Securities Claims Relating to Decrease in Share Price
On July 12, 2024, a purported shareholder filed a putative class action lawsuit in the United States District Court for the Northern District of Illinois (Bhaila v. Walgreens Boots Alliance, Inc., 24-cv-05907) against the Company and certain of its executives (together, for the purposes hereof, “Defendants”) alleging that Defendants violated securities laws by disseminating materially false and misleading statements and/or concealing material adverse facts concerning the Company’s pharmacy division. In addition, on September 17, 2024, a purported shareholder filed a putative class action lawsuit in the United States District Court for the Northern District of Illinois (Westchester Putnam Counties Heavy & Highway Laborers Local 60 Benefits Fund v. Walgreens Boots Alliance, Inc., 24-cv-08559) alleging that the Company and certain current and former executives violated securities laws by disseminating materially false and misleading statements and/or concealing material adverse facts relating to the Company’s U.S. Healthcare segment. The complaints seek monetary damages for alleged losses caused by decreases in the Company’s share price following disclosure of the Company’s performance and business outlook. The two cases have been consolidated. Defendants intend to vigorously defend against the lawsuits.
Shareholder Derivative Action Relating to Decrease in Share Price
Three purported shareholders have filed derivative suits in the United States District Court for the Northern District of Illinois (Tobias v. Wentworth et al., 24-cv-07755 (Aug. 27, 2024); Hollin v. Wentworth et al., 24-cv-08244 (Sept. 10, 2024); Lovoi v. Wentworth et al., 24-cv-09110 (Sept. 27, 2024)) against the Company’s directors and certain of the Company’s officers, and against the Company as a nominal defendant (together, for purposes hereof, “Defendants”), alleging that the individual Defendants breached their fiduciary duties to the Company by willfully or recklessly making and/or causing the Company to make false and misleading statements related to the Company’s internal controls and overall expected performance, thereby artificially inflating the Company’s stock price. The complaints seek damages based on alleged overstatements of the Company’s expected revenue for fiscal 2024, as well as equitable relief including the institution of certain corporate governance measures. The plaintiffs’ allegations in these derivative suits generally concern the same issues and time period (October 12, 2023 to June 26, 2024) as alleged in the Bhaila putative class action. The three derivative suits have been consolidated into a single action.

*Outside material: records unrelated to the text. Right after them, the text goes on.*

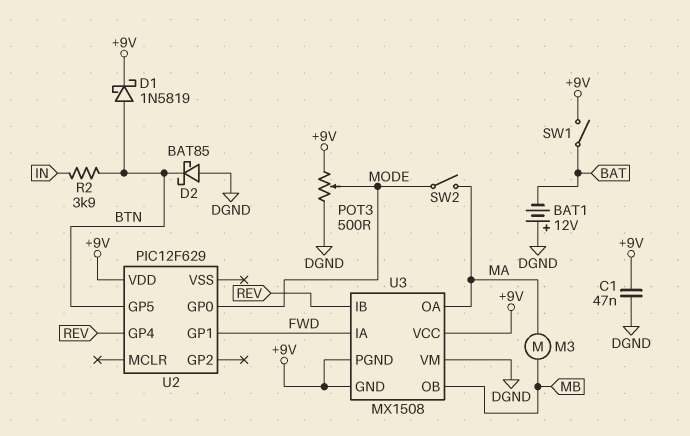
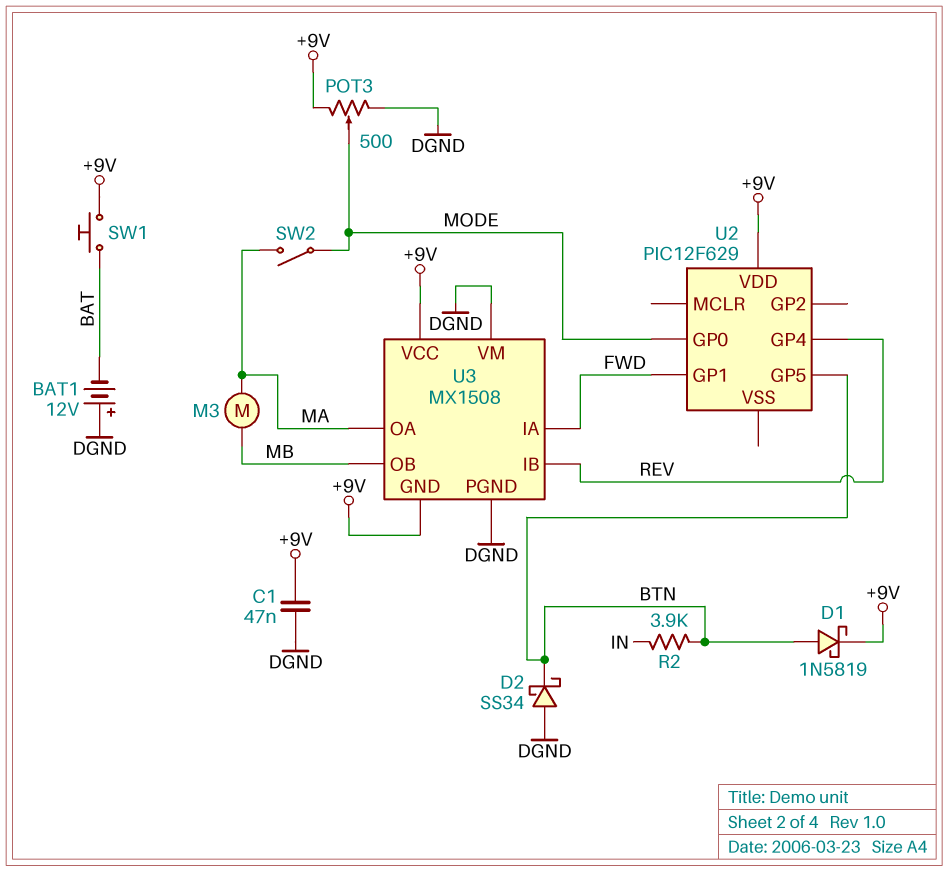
D2: schottky BAT85 (A DGND, K BTN) -> schottky SS34 (A DGND, K BTN)
SW1: switch (+9V, BAT) -> button (+9V, BAT)
U3 pin PGND: +9V -> DGND

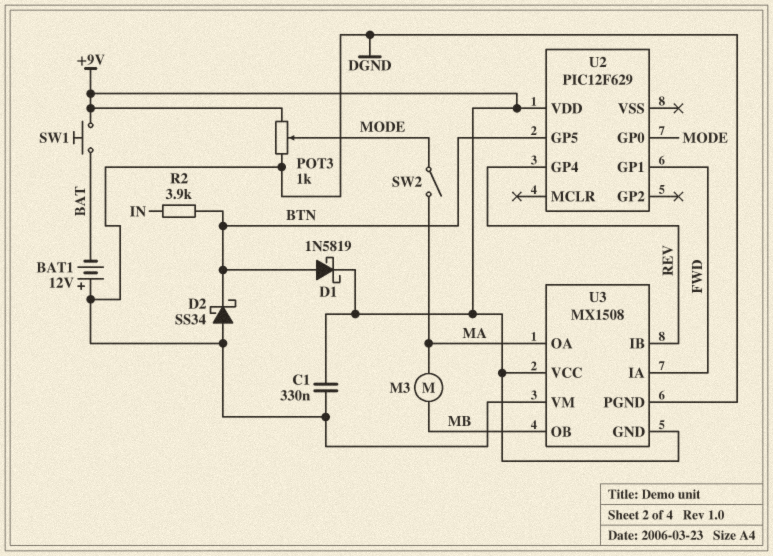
C1: 47nF (+9V, DGND) -> 330nF (+9V, DGND)
POT3: 500 (+9V, DGND, wiper MODE) -> 1k (+9V, DGND, wiper MODE)

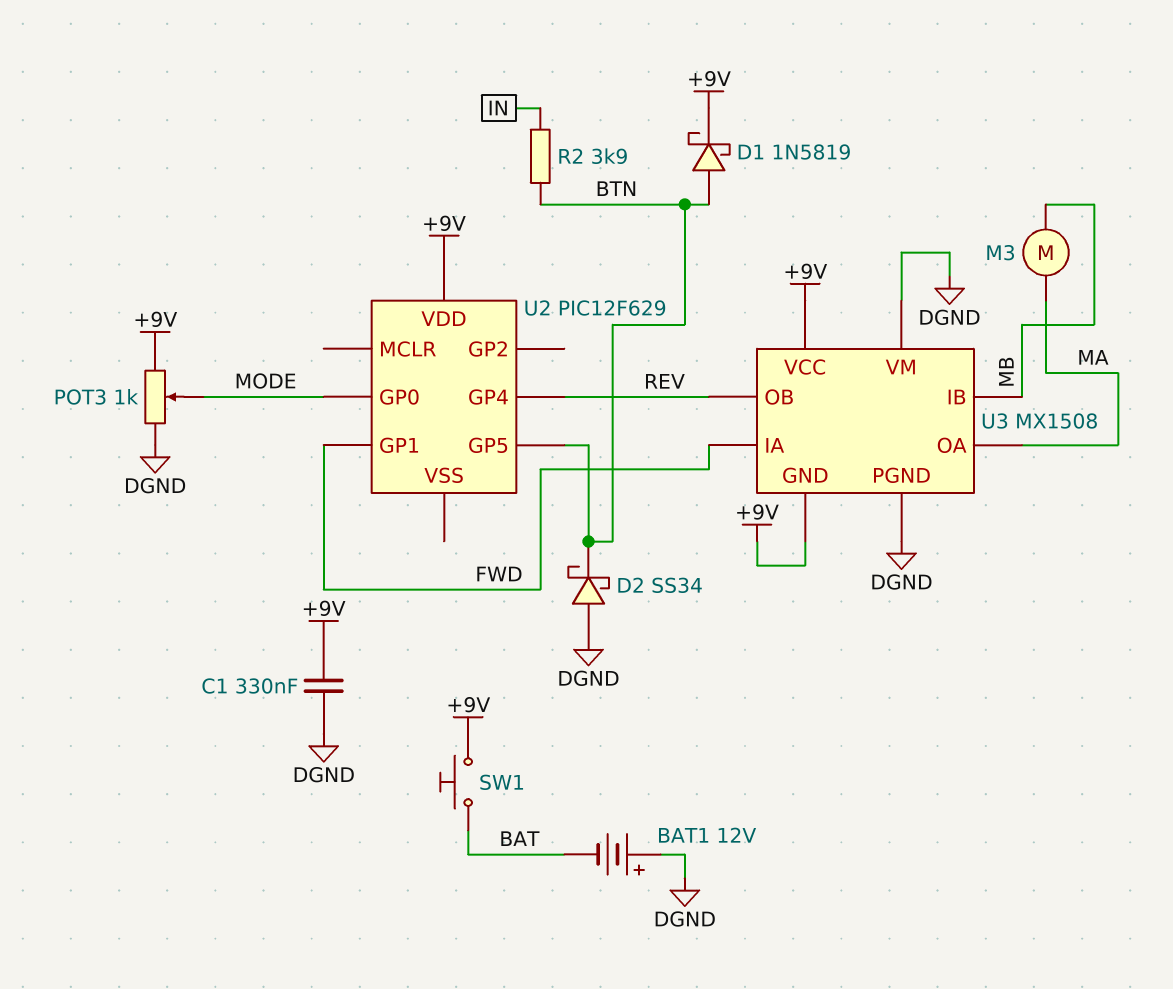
SW2: switch (MA, MODE) -> none
U3 pin IB: REV -> MB
U3 pin OB: MB -> REV

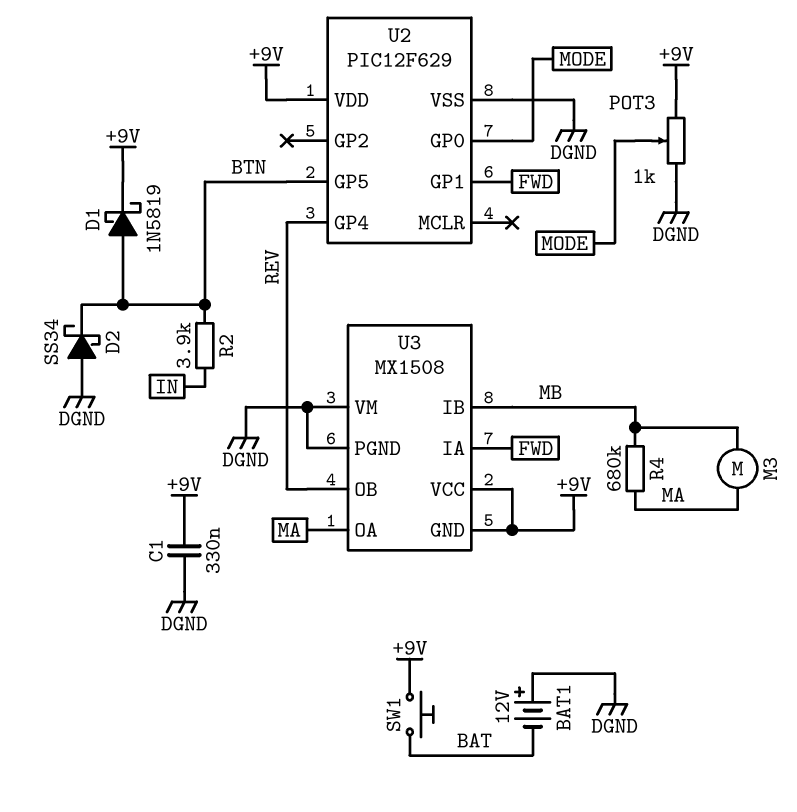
R4: none -> 680k (MA, MB)
U2 pin VSS: none -> DGND

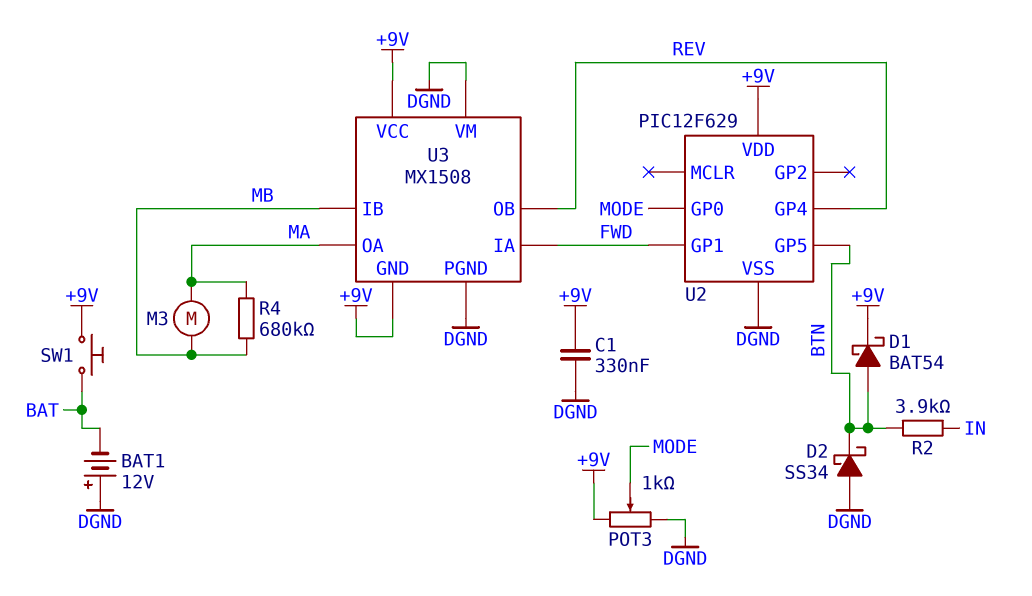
D1: schottky 1N5819 (A BTN, K +9V) -> schottky BAT54 (A BTN, K +9V)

Shareholder Derivative Action Relating to Share Price and Share Repurchases
On December 4, 2024, two purported shareholders filed a derivative suit in the United States District Court for the District of Delaware (Switter v. Wentworth, et al., 24-cv-01314 (Dec. 4, 2024)) against certain of the Company's current and former directors and officers, and against the Company as a nominal defendant (together, for purposes hereof, the “Defendants”). The plaintiffs allege, among other things, that the individual Defendants violated securities laws, breached their fiduciary duties to the Company and were unjustly enriched as a result of alleged misleading statements about the Company’s expected financial performance and business outlook, particularly with respect to the Company’s U.S. Healthcare segment. Plaintiffs also allege that the Company overpaid as a result of repurchasing shares of its common stock at artificially inflated prices. The complaint seeks, on behalf of the Company, damages sustained by the Company as a result of the allegations, certain changes to the Company's governance policies, equitable and/or injunctive relief and restitution and disgorgement of profits obtained by the Defendants.